Address
- 12 Mansfield Drive Stanhope, Sussex County, New Jersey, 07874 United States
- Coordinates: 40°56′13″N 74°42′22″W﻿ / ﻿40.936814°N 74.706216°W

District information
- Grades: PreK-8
- Superintendent: Kurt Ceresnak
- Business administrator: Theresa Radline
- Schools: 2

Students and staff
- Enrollment: 837 (as of 2022–23)
- Faculty: 74.0 FTEs
- Student–teacher ratio: 11.3:1

Other information
- District Factor Group: I
- Website: www.byramschools.org
| Ind. | Per pupil | District spending | Rank (*) | K-8 average | %± vs. average |
| 1A | Total Spending | $16,665 | 32 | $18,891 | −11.8% |
| 1 | Budgetary Cost | 13,419 | 34 | 14,159 | −5.2% |
| 2 | Classroom Instruction | 8,202 | 30 | 8,659 | −5.3% |
| 6 | Support Services | 2,132 | 47 | 2,167 | −1.6% |
| 8 | Administrative Cost | 1,504 | 34 | 1,547 | −2.8% |
| 10 | Operations & Maintenance | 1,454 | 37 | 1,612 | −9.8% |
| 13 | Extracurricular Activities | 97 | 44 | 104 | −6.7% |
| 16 | Median Teacher Salary | 59,870 | 31 | 61,136 |
Data from NJDoE 2014 Taxpayers' Guide to Education Spending. *Of K-8 districts with more than 750 students. Lowest spending=1; Highest=84

= Byram Township School District =

School district in Sussex County, New Jersey, US

The Byram Township School District is a comprehensive community public school district that serves students in pre-kindergarten through eighth grade from Byram Township, in Sussex County, in the U.S. state of New Jersey.
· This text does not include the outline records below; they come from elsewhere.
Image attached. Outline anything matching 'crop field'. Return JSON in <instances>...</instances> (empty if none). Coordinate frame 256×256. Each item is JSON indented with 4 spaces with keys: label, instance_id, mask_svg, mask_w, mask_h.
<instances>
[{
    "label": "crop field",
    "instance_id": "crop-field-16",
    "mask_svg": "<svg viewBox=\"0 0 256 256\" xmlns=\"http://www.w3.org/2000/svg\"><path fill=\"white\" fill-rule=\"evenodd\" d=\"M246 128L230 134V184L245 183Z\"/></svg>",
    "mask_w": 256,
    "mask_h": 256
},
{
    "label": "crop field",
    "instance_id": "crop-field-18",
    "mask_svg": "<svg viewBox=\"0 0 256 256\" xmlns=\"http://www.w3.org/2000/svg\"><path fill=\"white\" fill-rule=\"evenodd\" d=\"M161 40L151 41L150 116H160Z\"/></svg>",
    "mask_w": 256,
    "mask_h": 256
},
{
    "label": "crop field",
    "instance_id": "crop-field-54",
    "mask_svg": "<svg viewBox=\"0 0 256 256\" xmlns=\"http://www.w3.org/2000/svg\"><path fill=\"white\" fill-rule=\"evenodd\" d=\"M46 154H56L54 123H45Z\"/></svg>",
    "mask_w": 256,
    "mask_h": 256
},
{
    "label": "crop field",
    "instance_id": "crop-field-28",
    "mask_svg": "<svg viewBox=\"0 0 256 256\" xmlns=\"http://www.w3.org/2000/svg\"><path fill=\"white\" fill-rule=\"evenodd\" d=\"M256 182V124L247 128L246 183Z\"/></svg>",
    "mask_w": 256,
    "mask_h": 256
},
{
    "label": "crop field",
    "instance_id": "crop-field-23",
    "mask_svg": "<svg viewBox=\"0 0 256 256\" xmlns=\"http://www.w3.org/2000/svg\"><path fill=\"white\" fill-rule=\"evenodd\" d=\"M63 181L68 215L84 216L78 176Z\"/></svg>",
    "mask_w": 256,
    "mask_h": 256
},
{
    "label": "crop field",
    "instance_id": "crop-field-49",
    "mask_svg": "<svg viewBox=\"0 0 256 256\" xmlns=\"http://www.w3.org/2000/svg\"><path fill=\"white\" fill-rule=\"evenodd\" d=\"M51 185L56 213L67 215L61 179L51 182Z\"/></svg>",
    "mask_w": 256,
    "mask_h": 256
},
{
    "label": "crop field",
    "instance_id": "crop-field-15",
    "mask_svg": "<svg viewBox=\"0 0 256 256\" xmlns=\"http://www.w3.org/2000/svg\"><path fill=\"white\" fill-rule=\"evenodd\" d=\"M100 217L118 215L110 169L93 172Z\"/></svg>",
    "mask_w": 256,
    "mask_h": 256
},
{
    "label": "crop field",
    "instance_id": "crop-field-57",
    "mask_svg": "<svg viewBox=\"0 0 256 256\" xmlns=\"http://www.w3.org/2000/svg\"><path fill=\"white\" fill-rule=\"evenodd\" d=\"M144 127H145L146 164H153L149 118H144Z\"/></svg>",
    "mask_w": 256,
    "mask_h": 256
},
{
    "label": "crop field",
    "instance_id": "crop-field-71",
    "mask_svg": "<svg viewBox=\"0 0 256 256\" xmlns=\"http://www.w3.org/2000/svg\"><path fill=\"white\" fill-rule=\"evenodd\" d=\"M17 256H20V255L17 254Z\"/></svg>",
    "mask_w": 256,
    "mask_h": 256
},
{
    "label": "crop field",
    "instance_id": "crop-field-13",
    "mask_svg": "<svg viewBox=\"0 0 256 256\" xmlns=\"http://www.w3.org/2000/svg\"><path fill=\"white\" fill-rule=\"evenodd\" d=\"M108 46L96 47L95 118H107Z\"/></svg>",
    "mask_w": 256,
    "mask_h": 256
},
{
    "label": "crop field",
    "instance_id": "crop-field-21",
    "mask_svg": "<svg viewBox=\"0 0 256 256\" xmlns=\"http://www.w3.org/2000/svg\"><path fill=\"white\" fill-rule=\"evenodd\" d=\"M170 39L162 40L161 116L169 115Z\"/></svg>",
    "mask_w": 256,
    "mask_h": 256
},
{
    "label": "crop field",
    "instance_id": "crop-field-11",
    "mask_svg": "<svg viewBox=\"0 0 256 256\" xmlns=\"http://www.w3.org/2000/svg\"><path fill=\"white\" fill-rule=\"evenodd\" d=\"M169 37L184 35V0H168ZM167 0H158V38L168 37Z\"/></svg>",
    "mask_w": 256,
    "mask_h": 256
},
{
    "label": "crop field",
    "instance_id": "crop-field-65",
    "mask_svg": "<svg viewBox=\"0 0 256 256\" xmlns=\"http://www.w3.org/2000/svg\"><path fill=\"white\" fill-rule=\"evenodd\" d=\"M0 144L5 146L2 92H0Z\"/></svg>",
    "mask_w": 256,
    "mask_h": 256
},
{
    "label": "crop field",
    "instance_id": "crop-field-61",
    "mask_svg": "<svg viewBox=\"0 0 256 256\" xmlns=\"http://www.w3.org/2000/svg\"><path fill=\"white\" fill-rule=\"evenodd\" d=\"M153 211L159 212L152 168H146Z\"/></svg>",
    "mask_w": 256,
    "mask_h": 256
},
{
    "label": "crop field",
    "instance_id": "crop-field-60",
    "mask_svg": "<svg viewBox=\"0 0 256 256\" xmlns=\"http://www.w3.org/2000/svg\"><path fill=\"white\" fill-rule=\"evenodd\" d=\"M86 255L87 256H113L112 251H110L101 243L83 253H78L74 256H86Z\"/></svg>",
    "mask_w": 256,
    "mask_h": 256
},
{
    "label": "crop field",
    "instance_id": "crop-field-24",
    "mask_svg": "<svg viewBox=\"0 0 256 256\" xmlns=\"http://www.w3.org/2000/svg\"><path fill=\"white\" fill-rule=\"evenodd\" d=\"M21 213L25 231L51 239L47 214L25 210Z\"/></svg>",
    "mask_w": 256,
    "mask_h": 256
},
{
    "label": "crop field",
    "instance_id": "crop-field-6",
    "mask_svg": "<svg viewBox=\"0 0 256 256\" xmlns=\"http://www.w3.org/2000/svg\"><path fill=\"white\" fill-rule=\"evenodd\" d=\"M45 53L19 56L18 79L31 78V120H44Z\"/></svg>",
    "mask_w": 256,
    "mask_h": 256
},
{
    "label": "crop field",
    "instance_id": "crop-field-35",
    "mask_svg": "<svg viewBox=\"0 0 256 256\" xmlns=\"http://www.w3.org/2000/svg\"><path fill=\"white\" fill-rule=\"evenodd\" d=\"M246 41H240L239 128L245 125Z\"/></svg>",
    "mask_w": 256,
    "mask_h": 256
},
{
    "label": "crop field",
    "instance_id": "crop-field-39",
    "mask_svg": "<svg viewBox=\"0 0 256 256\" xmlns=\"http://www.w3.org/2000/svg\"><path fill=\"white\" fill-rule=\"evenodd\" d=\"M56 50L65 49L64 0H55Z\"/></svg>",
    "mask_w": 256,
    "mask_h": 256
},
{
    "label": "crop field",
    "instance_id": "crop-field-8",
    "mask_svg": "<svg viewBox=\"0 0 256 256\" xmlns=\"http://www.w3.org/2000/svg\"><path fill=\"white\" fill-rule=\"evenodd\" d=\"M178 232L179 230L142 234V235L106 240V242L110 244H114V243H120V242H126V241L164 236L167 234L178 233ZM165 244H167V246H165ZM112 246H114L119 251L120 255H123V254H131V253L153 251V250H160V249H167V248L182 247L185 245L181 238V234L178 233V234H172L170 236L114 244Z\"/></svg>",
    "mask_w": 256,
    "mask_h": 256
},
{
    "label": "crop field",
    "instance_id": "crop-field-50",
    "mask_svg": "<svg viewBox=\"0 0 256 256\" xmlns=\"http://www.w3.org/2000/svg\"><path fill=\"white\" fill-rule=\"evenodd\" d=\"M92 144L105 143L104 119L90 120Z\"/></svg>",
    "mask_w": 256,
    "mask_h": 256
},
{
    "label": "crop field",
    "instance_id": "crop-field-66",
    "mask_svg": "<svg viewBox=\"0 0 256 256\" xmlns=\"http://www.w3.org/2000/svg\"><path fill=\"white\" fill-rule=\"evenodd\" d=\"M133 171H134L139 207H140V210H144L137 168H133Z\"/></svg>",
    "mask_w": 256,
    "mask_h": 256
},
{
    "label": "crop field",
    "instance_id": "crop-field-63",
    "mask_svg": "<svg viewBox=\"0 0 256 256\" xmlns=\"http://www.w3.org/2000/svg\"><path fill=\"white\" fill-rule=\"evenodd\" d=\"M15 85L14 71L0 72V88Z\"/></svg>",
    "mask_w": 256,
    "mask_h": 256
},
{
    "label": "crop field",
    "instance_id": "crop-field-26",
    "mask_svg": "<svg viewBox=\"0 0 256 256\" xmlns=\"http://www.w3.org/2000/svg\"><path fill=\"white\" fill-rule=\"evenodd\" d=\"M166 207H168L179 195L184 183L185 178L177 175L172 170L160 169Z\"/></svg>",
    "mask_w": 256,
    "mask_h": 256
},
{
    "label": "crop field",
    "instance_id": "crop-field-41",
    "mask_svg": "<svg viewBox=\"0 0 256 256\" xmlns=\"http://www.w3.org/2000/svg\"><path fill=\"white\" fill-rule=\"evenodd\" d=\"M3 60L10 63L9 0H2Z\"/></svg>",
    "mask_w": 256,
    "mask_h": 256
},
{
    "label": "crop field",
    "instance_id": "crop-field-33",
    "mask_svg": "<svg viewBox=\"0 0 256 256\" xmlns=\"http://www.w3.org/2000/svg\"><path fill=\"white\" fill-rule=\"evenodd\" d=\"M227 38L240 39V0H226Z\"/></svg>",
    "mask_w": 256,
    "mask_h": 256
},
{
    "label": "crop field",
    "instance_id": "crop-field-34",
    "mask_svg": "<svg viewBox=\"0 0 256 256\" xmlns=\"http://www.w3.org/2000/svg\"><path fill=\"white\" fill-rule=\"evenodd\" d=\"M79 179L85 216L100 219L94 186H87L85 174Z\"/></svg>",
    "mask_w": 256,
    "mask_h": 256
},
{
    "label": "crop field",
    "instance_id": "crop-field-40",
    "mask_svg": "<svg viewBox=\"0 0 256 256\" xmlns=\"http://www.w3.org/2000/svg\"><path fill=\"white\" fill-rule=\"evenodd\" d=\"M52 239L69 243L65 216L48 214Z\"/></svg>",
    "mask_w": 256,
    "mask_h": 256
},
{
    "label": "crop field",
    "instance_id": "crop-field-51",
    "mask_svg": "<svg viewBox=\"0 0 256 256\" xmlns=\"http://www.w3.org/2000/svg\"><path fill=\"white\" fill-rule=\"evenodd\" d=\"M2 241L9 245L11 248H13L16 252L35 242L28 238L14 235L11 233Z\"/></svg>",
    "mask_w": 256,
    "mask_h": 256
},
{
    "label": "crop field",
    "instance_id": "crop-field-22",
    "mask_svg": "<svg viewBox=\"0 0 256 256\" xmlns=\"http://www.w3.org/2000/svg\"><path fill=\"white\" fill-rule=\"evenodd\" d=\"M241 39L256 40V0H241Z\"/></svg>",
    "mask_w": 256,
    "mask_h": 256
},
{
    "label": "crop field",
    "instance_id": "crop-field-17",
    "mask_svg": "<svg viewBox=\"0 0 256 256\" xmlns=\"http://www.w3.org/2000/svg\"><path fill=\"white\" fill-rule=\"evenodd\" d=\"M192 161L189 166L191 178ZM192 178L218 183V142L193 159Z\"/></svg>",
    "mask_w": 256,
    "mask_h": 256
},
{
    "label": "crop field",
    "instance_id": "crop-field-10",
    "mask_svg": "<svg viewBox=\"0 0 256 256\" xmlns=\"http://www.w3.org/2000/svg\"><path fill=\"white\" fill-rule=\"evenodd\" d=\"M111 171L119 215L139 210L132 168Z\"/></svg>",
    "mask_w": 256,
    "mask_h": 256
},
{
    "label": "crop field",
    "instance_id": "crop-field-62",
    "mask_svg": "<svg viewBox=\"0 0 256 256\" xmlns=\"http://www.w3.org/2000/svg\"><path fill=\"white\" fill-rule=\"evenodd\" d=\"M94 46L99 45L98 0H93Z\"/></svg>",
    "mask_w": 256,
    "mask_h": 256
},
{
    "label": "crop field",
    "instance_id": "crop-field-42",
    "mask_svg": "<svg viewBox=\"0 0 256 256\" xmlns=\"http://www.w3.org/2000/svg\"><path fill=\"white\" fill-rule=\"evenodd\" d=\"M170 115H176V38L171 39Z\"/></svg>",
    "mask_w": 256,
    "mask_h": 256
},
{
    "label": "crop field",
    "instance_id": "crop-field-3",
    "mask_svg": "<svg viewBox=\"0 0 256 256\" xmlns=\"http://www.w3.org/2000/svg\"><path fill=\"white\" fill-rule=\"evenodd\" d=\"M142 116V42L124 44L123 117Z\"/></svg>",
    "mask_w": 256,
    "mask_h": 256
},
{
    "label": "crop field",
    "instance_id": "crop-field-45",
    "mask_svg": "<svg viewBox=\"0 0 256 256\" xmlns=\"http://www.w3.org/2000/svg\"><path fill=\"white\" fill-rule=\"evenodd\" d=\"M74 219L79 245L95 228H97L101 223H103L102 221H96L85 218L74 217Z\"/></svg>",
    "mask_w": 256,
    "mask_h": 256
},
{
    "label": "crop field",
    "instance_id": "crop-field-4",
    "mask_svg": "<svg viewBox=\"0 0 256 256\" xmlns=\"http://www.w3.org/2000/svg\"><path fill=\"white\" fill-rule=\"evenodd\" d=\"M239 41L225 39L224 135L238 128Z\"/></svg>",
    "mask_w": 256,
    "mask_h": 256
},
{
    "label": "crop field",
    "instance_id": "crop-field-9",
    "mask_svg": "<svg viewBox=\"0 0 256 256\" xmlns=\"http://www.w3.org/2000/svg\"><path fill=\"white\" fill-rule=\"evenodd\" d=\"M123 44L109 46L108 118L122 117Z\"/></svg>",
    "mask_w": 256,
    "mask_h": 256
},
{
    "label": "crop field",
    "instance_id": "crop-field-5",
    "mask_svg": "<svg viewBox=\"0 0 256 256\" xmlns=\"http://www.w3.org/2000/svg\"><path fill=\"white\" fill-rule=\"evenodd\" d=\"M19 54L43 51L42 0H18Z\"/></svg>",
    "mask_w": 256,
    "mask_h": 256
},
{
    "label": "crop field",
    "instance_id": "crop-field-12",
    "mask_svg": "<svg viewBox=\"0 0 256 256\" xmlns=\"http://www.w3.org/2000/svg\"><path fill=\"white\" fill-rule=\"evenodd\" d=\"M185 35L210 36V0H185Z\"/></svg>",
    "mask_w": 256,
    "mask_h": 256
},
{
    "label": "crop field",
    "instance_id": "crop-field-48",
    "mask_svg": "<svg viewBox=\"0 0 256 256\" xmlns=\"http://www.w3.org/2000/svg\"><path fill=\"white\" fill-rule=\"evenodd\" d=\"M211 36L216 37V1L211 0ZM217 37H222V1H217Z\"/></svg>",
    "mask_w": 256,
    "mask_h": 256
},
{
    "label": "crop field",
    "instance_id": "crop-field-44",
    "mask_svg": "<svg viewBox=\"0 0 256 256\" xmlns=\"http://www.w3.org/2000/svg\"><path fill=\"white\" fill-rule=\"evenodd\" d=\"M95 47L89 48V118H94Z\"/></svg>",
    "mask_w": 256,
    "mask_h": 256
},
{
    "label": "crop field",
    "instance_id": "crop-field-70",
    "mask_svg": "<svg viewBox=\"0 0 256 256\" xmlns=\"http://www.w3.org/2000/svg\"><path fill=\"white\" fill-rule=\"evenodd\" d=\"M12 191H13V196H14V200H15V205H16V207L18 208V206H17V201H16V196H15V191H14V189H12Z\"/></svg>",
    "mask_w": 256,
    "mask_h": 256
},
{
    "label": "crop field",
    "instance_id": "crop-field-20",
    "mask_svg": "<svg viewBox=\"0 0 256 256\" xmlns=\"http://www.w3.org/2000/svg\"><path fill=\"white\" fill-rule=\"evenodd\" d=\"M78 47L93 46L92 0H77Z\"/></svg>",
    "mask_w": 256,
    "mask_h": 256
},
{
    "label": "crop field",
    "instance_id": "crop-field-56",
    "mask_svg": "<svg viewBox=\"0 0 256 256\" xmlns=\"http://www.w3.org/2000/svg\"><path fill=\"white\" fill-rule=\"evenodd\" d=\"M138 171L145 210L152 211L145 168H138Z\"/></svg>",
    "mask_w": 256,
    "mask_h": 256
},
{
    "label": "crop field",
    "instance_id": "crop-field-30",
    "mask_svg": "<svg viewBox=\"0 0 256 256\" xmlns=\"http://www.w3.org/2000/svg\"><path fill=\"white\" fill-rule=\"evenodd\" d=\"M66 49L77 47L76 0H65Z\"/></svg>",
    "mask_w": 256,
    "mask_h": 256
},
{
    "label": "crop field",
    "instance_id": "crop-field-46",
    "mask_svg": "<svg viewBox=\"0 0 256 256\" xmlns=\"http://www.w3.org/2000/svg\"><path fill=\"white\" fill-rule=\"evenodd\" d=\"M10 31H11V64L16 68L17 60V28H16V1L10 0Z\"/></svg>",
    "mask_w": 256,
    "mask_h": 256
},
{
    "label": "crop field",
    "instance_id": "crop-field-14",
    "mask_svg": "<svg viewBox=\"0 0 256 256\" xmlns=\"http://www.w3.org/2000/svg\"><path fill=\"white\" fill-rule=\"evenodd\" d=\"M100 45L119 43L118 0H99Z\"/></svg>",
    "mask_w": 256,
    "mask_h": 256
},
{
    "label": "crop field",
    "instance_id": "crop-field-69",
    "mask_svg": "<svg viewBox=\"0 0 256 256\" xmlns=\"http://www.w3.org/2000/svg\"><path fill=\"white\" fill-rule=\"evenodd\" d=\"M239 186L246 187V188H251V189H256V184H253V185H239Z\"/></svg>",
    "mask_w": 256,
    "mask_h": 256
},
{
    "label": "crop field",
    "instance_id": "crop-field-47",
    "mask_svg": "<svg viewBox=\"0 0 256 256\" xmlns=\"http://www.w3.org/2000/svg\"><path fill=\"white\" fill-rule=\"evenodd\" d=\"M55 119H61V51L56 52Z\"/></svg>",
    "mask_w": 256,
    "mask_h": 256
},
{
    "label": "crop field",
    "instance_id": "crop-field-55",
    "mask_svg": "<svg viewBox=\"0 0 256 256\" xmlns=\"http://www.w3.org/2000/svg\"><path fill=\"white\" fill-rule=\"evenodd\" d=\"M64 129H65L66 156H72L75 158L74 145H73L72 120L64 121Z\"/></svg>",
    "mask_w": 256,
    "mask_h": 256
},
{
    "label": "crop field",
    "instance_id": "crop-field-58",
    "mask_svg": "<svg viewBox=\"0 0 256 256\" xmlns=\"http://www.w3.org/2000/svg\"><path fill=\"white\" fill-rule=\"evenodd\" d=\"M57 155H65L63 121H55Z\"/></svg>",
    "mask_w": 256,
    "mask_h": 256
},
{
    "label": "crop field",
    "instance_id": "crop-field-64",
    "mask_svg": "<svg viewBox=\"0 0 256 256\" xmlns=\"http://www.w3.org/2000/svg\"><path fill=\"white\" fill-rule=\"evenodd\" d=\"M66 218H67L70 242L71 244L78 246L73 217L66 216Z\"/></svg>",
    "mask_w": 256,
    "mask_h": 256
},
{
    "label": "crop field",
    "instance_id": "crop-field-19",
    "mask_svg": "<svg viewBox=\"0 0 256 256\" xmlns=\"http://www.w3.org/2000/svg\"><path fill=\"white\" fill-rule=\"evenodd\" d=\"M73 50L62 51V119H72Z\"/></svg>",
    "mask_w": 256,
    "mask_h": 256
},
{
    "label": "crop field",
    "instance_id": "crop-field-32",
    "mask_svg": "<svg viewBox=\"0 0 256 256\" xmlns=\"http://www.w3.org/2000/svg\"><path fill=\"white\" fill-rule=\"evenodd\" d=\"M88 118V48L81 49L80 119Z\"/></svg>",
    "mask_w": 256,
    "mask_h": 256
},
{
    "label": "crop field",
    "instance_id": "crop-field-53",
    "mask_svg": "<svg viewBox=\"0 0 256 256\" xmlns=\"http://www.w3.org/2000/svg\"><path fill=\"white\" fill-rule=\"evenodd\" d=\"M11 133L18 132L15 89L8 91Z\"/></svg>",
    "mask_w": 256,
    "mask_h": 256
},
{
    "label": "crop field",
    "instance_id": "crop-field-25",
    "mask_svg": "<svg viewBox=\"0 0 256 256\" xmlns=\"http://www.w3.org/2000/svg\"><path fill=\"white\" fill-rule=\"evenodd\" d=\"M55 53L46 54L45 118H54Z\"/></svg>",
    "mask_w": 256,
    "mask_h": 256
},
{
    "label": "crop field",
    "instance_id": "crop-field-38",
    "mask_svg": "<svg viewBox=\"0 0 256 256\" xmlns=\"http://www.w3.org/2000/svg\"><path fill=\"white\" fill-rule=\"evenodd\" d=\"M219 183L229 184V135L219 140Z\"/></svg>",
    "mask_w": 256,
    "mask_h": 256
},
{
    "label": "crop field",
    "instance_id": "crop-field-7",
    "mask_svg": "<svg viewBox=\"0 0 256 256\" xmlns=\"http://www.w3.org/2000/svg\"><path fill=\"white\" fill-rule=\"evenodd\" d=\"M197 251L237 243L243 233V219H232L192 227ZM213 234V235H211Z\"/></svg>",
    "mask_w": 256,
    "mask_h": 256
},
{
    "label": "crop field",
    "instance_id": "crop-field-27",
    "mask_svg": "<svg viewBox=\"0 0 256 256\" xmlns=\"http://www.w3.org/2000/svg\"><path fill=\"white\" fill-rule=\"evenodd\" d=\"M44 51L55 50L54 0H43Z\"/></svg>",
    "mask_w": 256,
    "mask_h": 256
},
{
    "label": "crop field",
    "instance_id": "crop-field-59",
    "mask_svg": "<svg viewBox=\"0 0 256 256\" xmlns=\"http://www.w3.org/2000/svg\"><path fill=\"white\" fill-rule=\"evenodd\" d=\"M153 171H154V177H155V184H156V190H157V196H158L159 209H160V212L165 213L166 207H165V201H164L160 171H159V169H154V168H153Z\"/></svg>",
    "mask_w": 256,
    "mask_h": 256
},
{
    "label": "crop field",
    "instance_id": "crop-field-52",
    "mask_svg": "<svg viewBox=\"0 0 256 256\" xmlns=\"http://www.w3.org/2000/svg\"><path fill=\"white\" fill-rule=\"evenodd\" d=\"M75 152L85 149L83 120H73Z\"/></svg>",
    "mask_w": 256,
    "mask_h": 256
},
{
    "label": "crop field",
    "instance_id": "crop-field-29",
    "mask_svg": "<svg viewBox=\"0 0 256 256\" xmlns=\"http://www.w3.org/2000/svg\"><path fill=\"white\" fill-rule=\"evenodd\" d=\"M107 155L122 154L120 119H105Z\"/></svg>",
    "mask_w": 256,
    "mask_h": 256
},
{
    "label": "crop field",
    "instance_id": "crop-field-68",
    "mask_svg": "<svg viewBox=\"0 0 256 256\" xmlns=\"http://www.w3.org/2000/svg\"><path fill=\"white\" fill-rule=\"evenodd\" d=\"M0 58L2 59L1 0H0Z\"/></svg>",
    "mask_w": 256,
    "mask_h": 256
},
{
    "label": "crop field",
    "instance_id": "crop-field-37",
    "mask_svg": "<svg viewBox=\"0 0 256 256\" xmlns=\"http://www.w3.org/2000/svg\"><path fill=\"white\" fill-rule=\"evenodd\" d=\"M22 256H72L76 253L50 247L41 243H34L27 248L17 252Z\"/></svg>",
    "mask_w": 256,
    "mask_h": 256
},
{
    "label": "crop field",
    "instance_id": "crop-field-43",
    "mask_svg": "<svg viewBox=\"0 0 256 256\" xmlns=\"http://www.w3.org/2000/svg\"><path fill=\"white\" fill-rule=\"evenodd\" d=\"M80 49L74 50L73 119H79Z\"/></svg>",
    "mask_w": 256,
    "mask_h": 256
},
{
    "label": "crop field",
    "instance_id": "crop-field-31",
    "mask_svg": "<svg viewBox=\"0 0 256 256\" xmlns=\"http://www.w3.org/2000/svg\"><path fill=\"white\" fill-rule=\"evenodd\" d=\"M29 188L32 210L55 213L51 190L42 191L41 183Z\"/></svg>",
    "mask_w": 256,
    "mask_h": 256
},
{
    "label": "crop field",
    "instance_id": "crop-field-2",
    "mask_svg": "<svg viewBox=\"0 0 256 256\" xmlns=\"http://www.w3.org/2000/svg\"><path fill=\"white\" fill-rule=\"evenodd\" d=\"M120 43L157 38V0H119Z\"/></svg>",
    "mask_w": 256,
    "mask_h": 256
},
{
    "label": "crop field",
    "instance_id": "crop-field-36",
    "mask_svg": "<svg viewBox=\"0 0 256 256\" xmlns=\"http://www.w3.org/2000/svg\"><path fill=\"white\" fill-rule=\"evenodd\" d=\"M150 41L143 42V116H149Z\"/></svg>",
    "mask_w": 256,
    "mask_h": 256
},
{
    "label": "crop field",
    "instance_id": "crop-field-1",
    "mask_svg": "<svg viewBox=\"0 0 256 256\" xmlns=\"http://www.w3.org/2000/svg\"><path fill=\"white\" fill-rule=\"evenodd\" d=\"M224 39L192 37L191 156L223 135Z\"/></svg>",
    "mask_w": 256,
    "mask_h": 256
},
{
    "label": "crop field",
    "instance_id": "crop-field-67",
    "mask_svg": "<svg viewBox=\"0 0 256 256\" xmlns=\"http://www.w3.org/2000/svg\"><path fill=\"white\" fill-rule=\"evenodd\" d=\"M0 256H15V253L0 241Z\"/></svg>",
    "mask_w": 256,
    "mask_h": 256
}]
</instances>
As of the 2022–23 school year, the district, comprised of two schools, had an enrollment of 837 students and 74.0 classroom teachers (on an FTE basis), for a student–teacher ratio of 11.3:1.

The district participates in the Interdistrict Public School Choice Program, which allows non-resident students to attend school in the district at no cost to their parents, with tuition covered by the resident district. Available slots are announced annually by grade.

For public school students in ninth through twelfth grades, the township shares Lenape Valley Regional High School, which also serves Netcong in Morris County and the Sussex County community of Stanhope. As of the 2022–23 school year, the high school had an enrollment of 667 students and 58.3 classroom teachers (on an FTE basis), for a student–teacher ratio of 11.5:1.

==History==
Students from Byram Township had attended Sparta High School until 1974, when the Lenape Valley district was created.

The district had been classified by the New Jersey Department of Education as being in District Factor Group "I", the second-highest of eight groupings. District Factor Groups organize districts statewide to allow comparison by common socioeconomic characteristics of the local districts. From lowest socioeconomic status to highest, the categories are A, B, CD, DE, FG, GH, I and J.

==Schools==
Schools in the district (with 2022–23 enrollment data from the National Center for Education Statistics) are:
- Elementary school
- Byram Lakes Elementary School with 453 students in grades PreK-4
  - Peter Morris, principal
- Middle school
- Byram Intermediate School with 380 students in grades 5-8
  - Timothy McCorkle, principal

==Administration==
Core members of the district's administration are:
- Kurt Ceresnak, superintendent
- Nancy DeRiso, business administrator and board secretary

==Board of education==
The district's board of education is comprised of seven members who set policy and oversee the fiscal and educational operation of the district through its administration. As a Type II school district, the board's trustees are elected directly by voters to serve three-year terms of office on a staggered basis, with either two or three seats up for election each year held (since 2012) as part of the November general election. The board appoints a superintendent to oversee the district's day-to-day operations and a business administrator to supervise the business functions of the district.